The words of Mayor Jacob Frey of Minneapolis after the brutal death of George Floyd, speak truth to power: “Being Black in America should not be a death sentence.” As members of a profession that, by its very mandate, is required to protect and serve, we must ensure that those among us who transgress are stripped of their anonymity and ousted in the most public fashion possible, regardless of who they are and what station they maintain.
As a profession, we must accept the historical facts of our founding and admit that the institution of policing, as it is currently practiced in these United States, is inherently biased against people of color and low income. It was designed to be that way.
We must stop the hiring of only slightly qualified people, just because they are part of a legacy in the agency. We must end the practice of training new officers to be warriors instead of guardians. We must ensure that if supervisors do not properly instruct their subordinates, they lose their authority. And we must change the way we manage and the policies we set forth.

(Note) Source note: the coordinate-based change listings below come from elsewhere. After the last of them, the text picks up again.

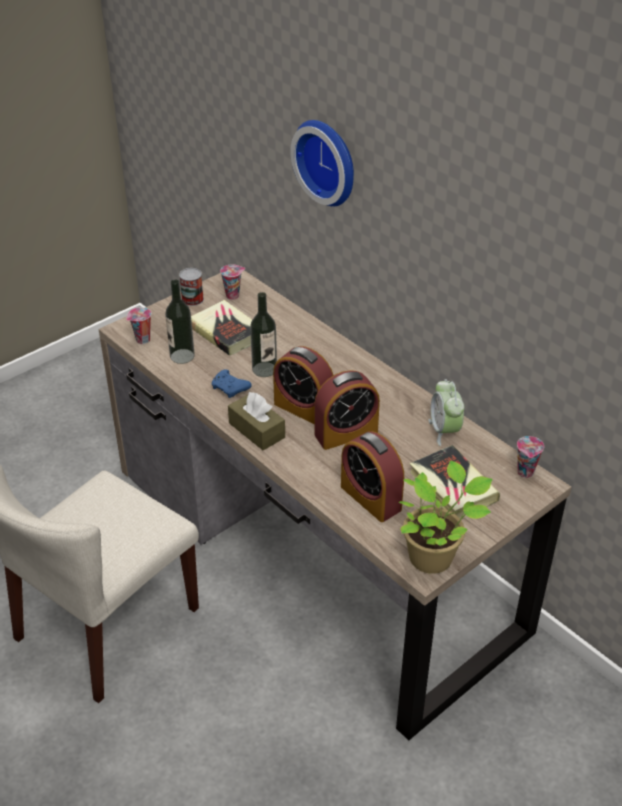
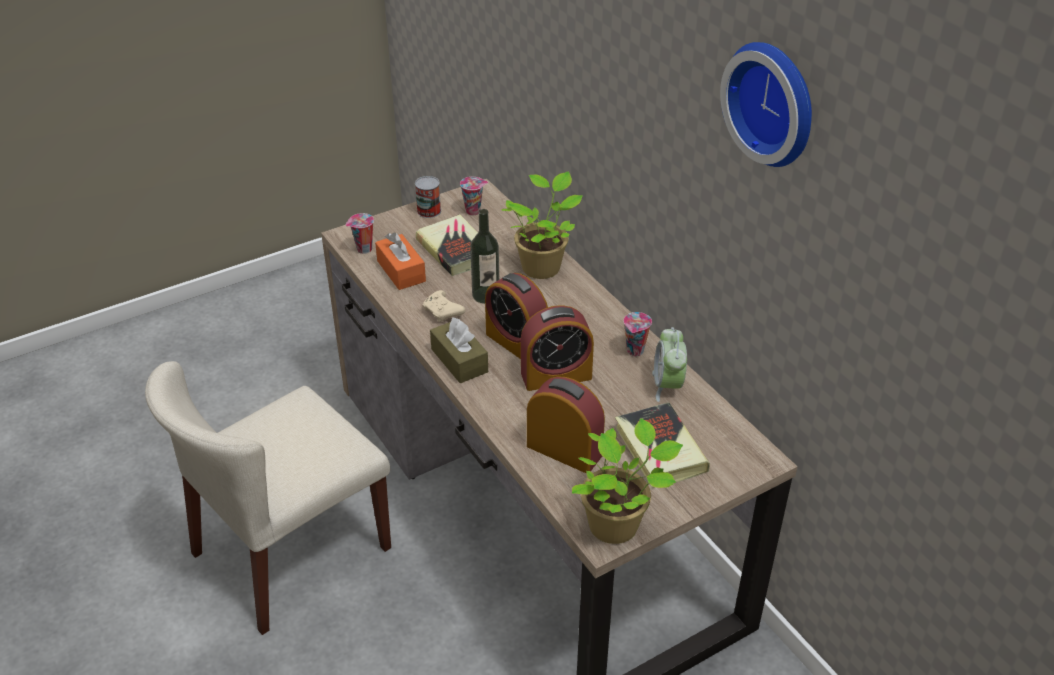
camera: 10 degrees right, 0 degrees up
(182, 356) = (401, 271): bottle -> orange tissue box
(230, 389) = (443, 312): blue game controller -> beige game controller
(308, 338) = (542, 266): none -> potted plant
(328, 161) = (574, 70): wall clock -> wall clock (775, 102)
(370, 498) = (564, 450): alarm clock -> alarm clock turned 150 degrees clockwise
(526, 473) = (748, 444): cup -> cup (635, 352)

We must insist that our nation’s leadership enact concrete legislation that calls for the total and complete disenfranchisement of those who engage in the unbridled use of excessive force. Once detected, they must never be allowed to carry a badge and gun, or act with any level of law enforcement authority. Qualified immunity must become a thing of the past, instead of a constant reminder that there are few ways to hold law enforcement fully accountable.
We can ill afford the continued creation and fostering of an atmosphere of racially hostile attitudes and behaviors on the part of officers who continue to place us all at risk because of their ignorance and callous-minded behaviors.
There must be change. There must be accountability. The carnage must be stopped.
Lieut. Charles P. Wilson (Ret.) is the webmaster and immediate past chair of the National Association of Black Law Enforcement Officers (NABLEO).